Wretched. Not allowed to act. Left to lift the heavy stones. Left to dispose of the grills. They sat out and sang the songs they knew. The one child had awful dandruff, and the other children encouraged him to wildly scratch his head. It was easy to moisten the kitchen rag, wind it up, and use it as a whip. What animals were out there? There were bears and salamanders. Centipedes. The child was bitten by a spider. A spider bit the child. The child's flesh decayed. Such a creature should never be released near a river tainted with dye used in the coloring of vests. The vest had a patch on its breast. We wore vests when we went to the meeting. The first thing we were supposed to recount was a tragedy. What had happened was that I had pushed another child into a canal. He came up for an instant--covered with mud and with an eel around his neck--before he was pulled by the suck back down. The thread used in the vests was gold and silver. The dye from all this ran off into the river. If a child were to drink the water, then she would probably look for the tree that has a painted white line in its branches. That is how high the flood got up over one-hundred years ago.

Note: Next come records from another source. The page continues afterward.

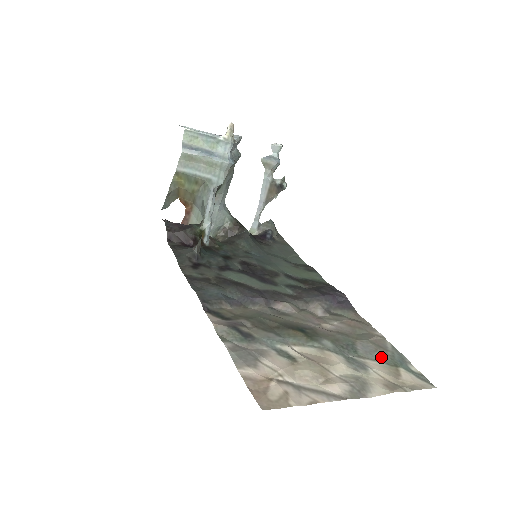
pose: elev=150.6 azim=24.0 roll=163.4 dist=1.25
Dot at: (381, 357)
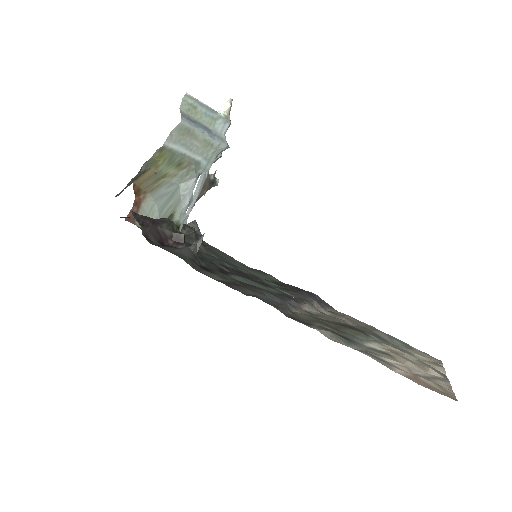
Dot at: (399, 343)
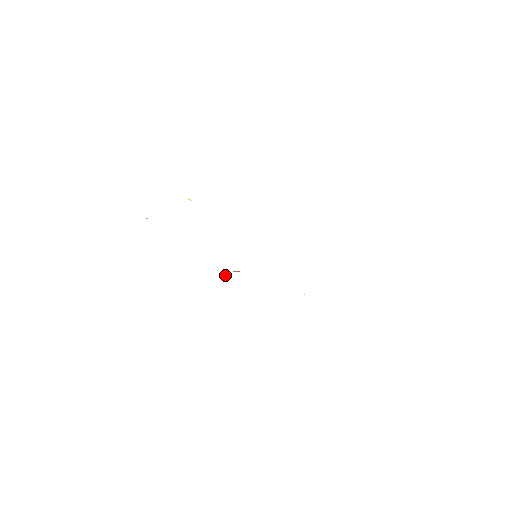
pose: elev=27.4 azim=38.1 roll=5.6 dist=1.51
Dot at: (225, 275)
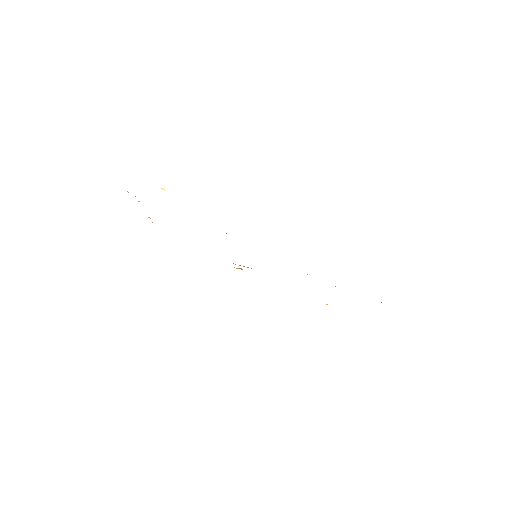
Dot at: (239, 268)
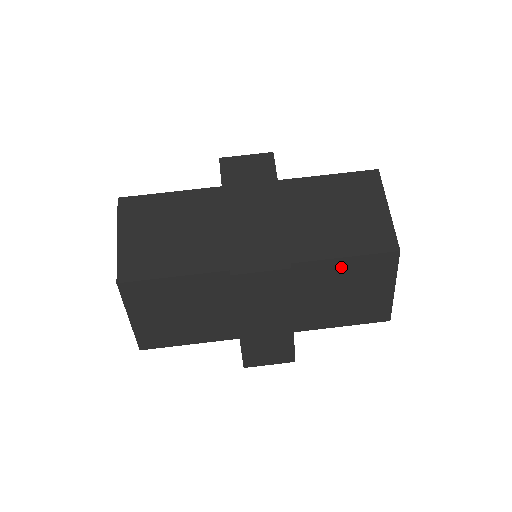
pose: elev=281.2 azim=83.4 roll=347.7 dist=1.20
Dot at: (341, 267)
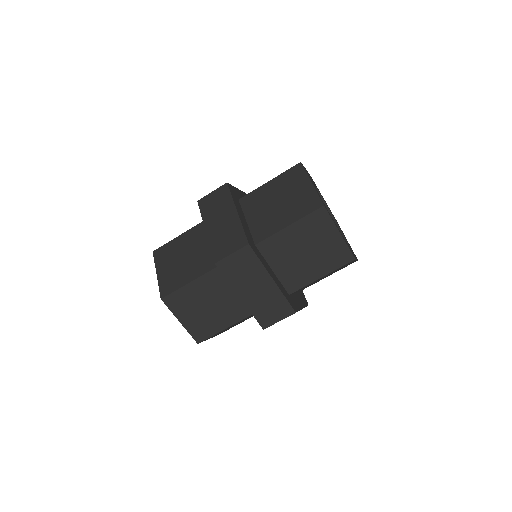
Dot at: (291, 233)
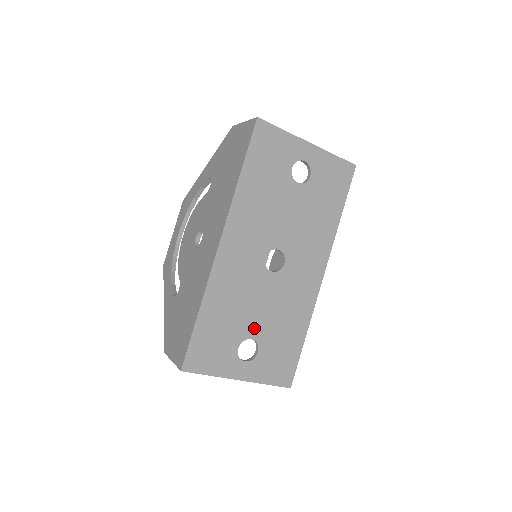
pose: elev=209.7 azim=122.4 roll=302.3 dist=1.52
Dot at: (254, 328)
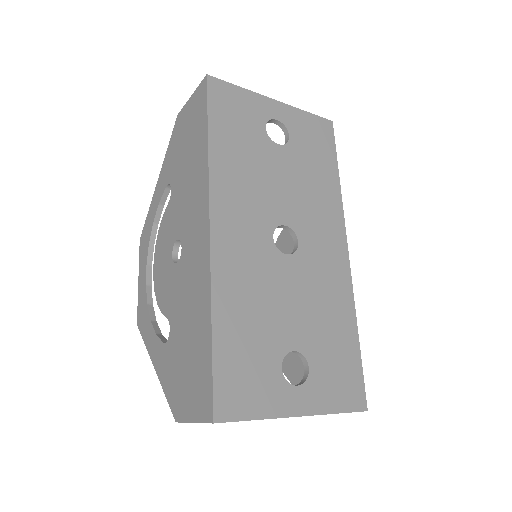
Dot at: (292, 335)
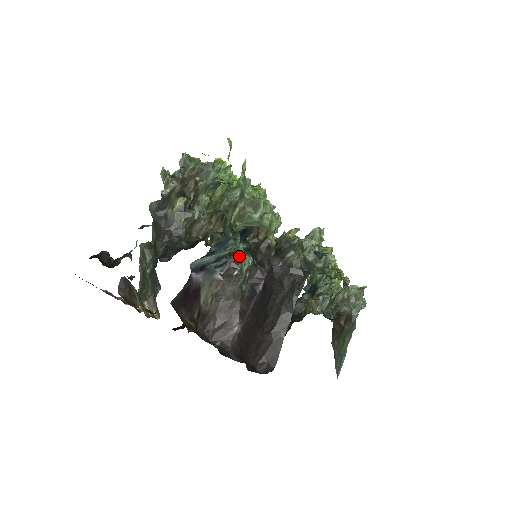
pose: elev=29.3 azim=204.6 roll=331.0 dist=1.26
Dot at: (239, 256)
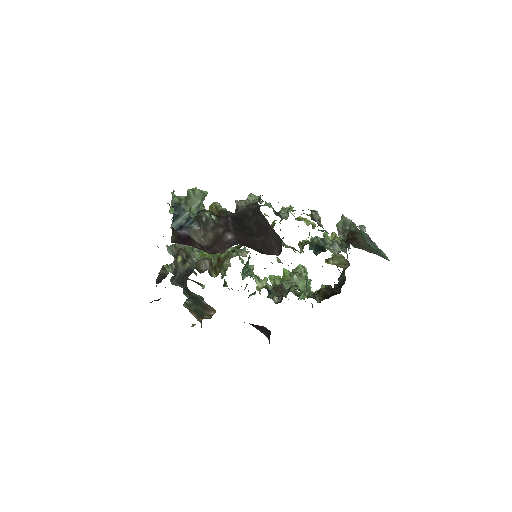
Dot at: (199, 214)
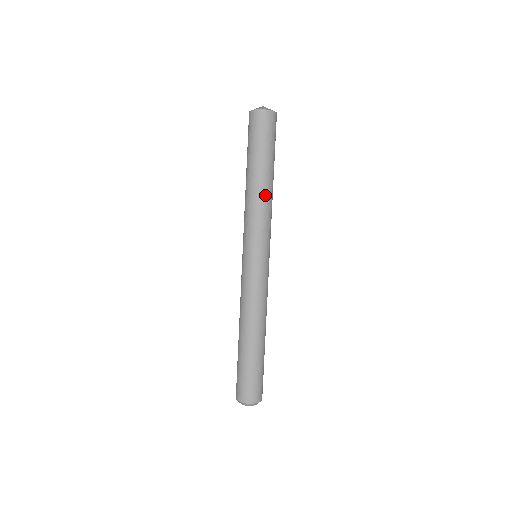
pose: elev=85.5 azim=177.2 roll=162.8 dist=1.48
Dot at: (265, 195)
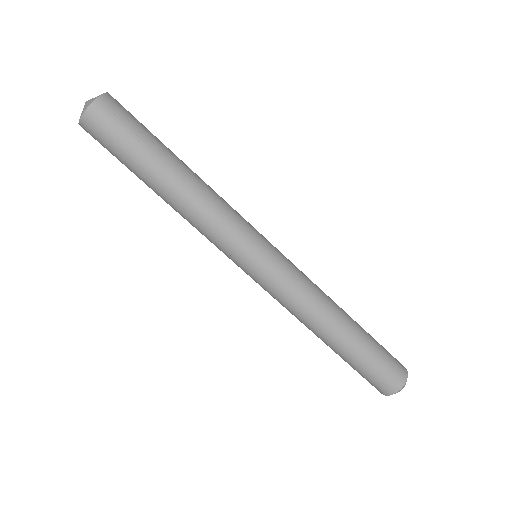
Dot at: (192, 196)
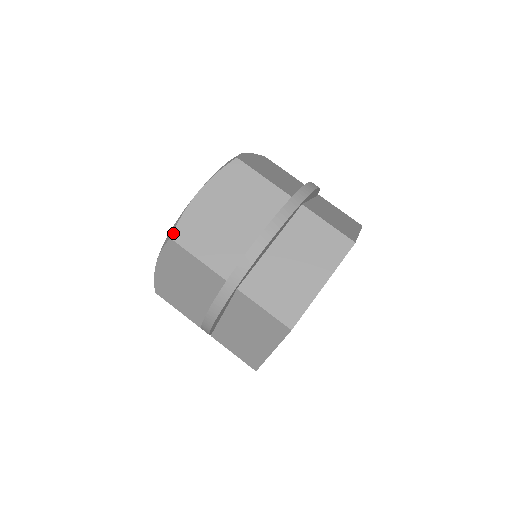
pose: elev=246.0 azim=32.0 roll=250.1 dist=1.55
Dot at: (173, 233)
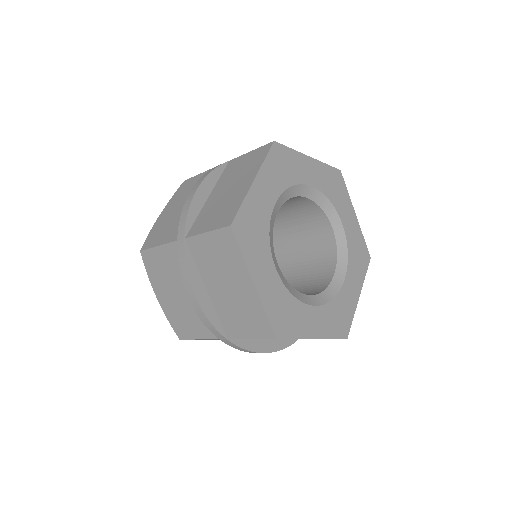
Dot at: (142, 247)
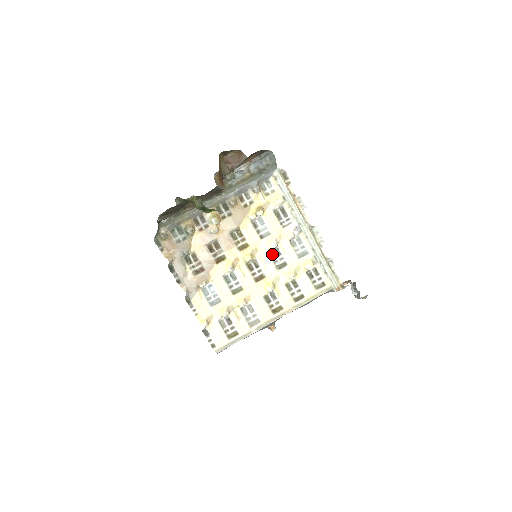
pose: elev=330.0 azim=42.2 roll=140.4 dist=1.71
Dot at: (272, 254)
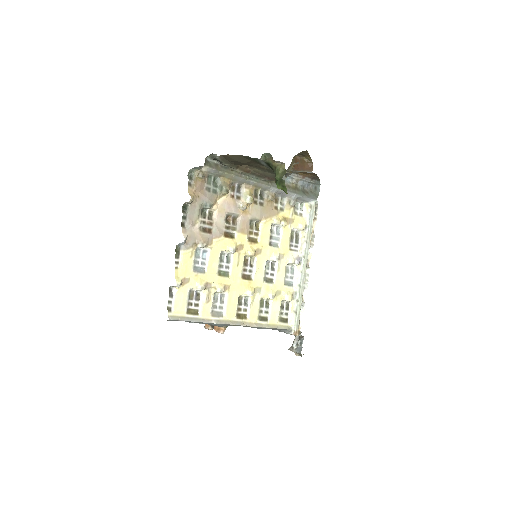
Dot at: (268, 265)
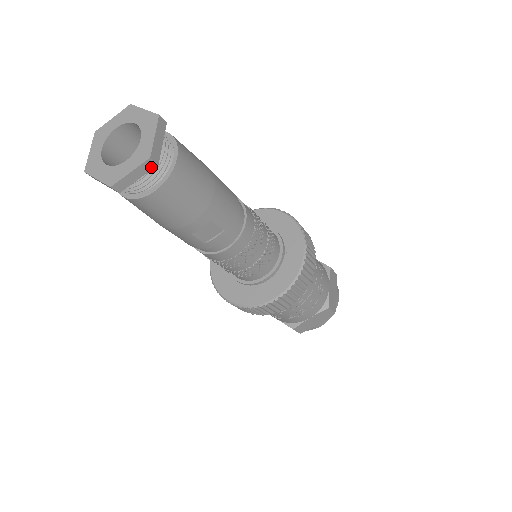
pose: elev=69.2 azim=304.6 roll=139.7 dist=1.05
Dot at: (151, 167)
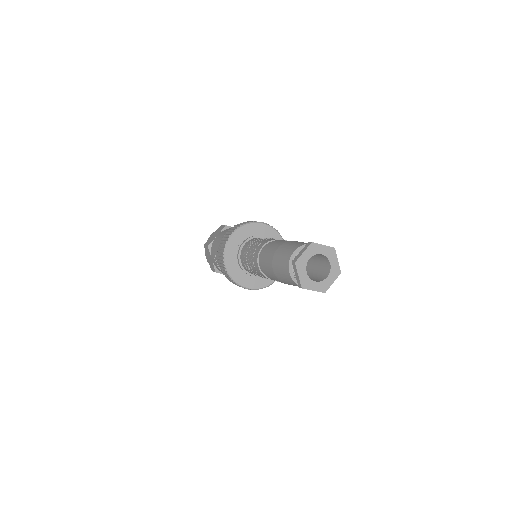
Dot at: occluded
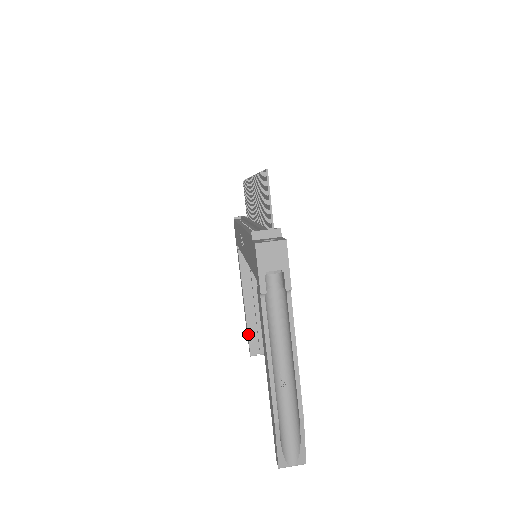
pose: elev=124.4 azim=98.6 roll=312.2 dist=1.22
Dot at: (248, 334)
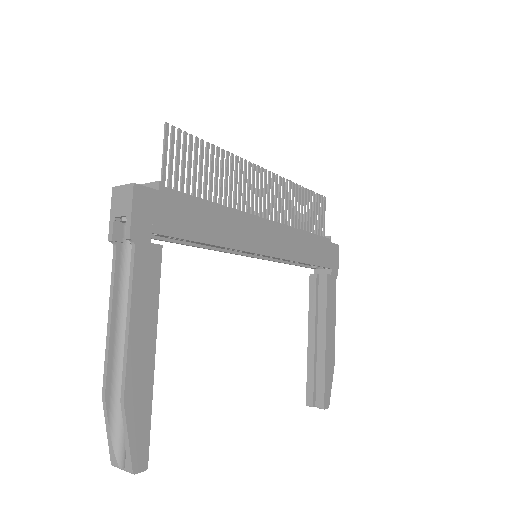
Dot at: (307, 376)
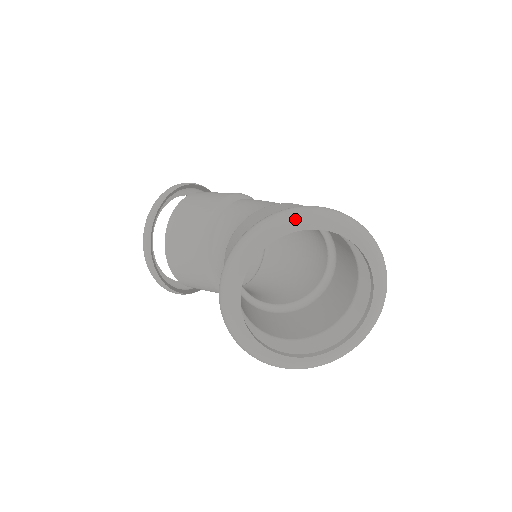
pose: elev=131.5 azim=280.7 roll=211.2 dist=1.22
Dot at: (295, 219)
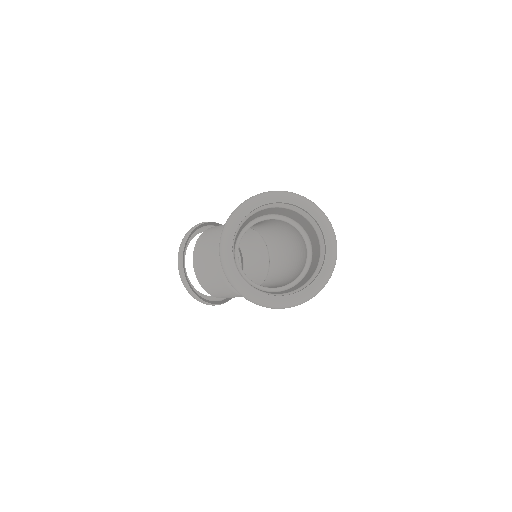
Dot at: (268, 195)
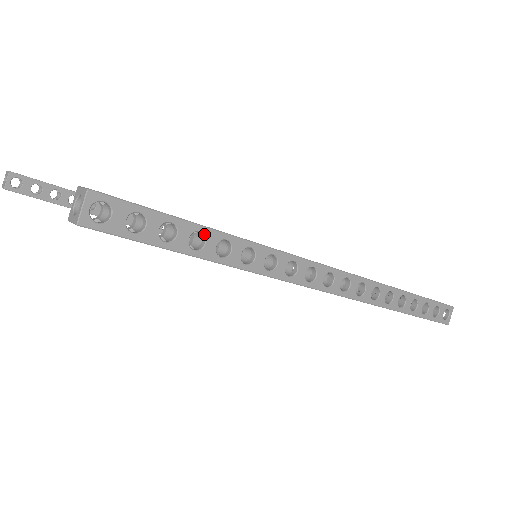
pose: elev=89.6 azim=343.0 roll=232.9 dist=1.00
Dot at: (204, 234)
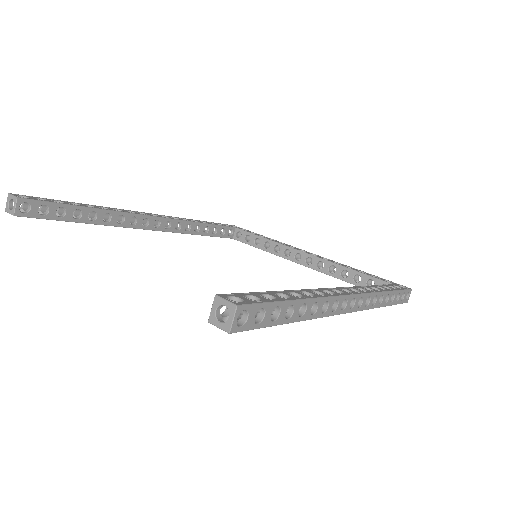
Dot at: (293, 305)
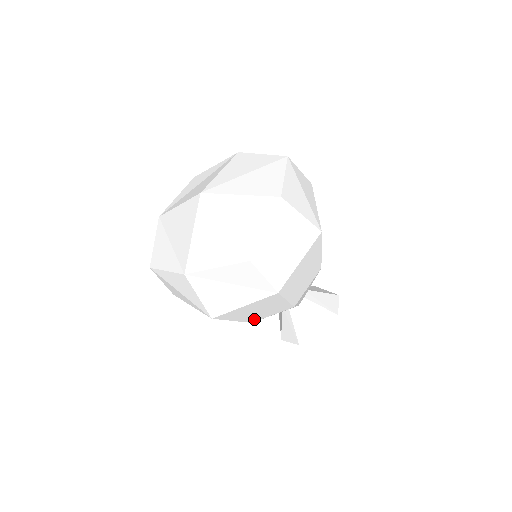
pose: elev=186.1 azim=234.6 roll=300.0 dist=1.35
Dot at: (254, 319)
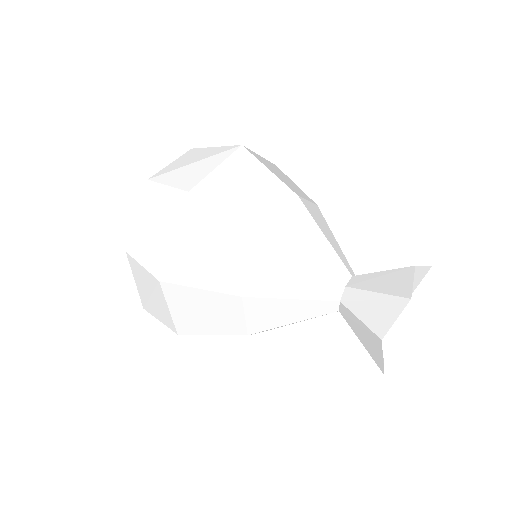
Dot at: (234, 283)
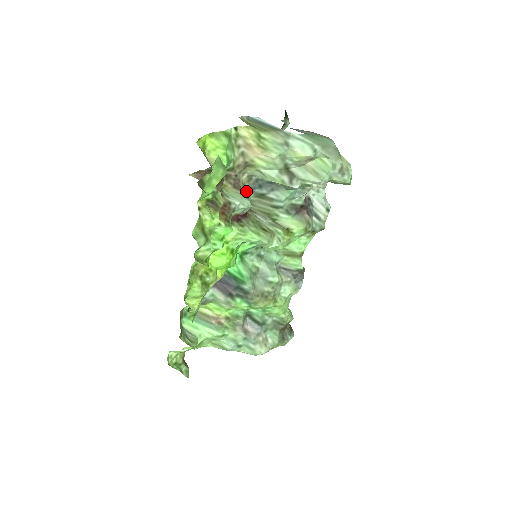
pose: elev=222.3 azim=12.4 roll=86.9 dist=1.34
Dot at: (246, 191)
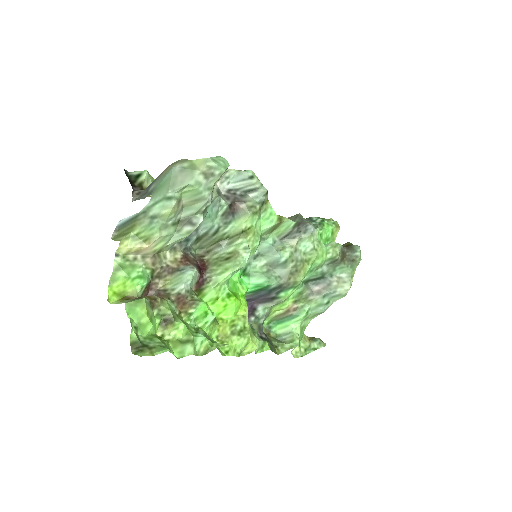
Dot at: (182, 261)
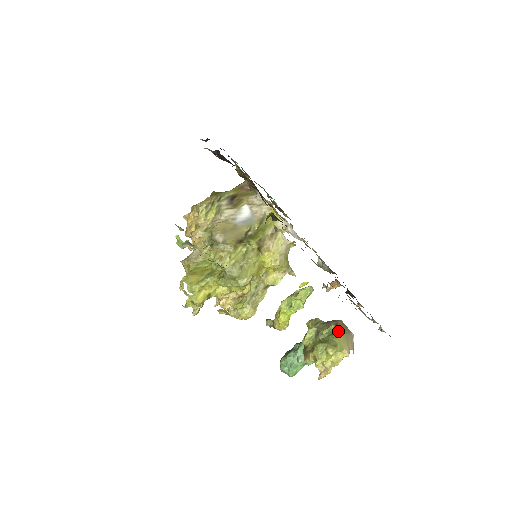
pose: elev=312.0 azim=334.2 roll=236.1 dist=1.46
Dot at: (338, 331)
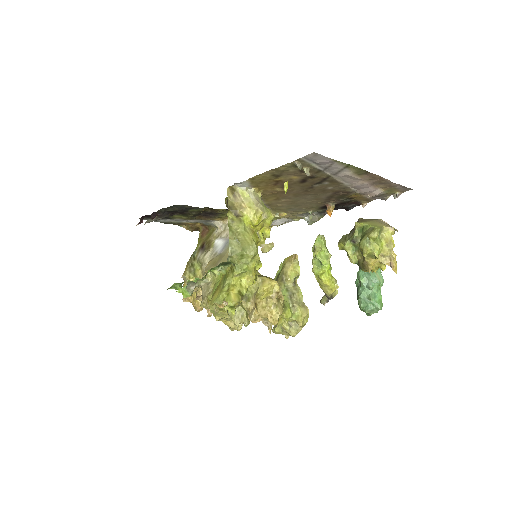
Dot at: (364, 222)
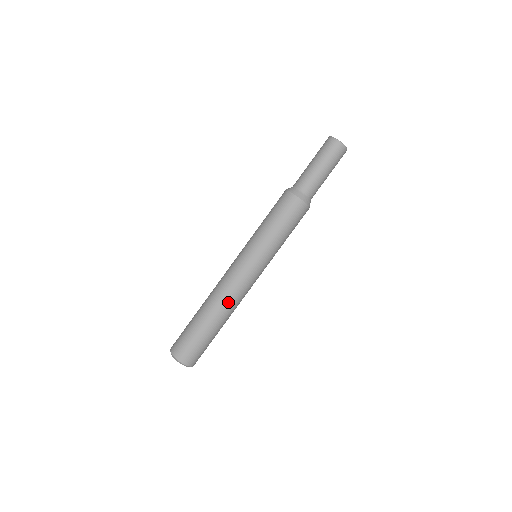
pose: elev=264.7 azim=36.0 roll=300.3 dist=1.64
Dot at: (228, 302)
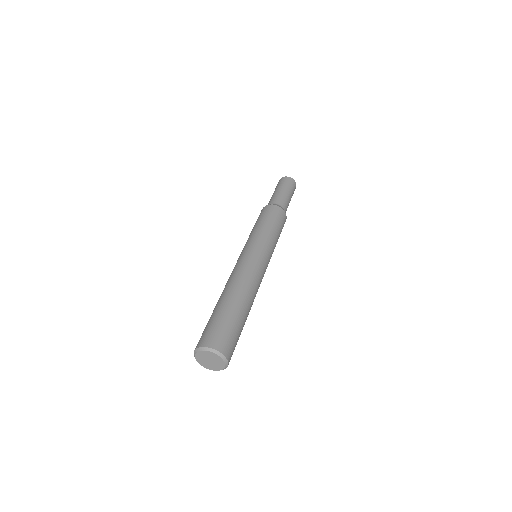
Dot at: (242, 281)
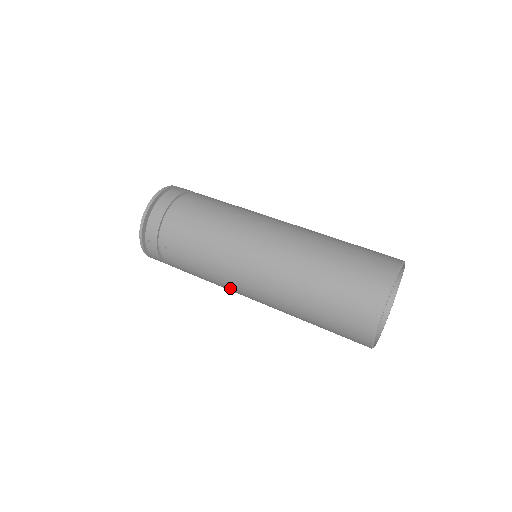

He had the saur about him--something huge. Something with stippled skin brought about from too much leathering. The party took place on a first floor. Most of the people looked for a back deck but never found it. She--a monster--could have been tricked into buying a moped. The seat of the moped flipped back and revealed a compartment. An unregistered pistol. An amethyst. A geode not yet split--a thunderegg. I am not one to suffer fools, she told me. I asked her where she first heard that expression. She looked insulted. I told her that I did not mean to insult her. I simply wanted to know where she had first heard that expression. She turned away from me, and I saw that she had a knot of veins raised on the back of one of her calves. That detail made me want to grab the metal instrument and bury it where no professional would be sure to find it. I told her that I do not suffer fools well. I told her that I do not suffer fools if they are asking me to join them on a lake trip. I told her that I do not suffer fools when they show me their back molars and ask me if I see anything infected or sparkling. She said she had never taken an English class. Much more interested in pathogens. Well, do not allow my presence to be pathogenic, I told her. I was a suffering fool, and I could see that she was about to reject my presence.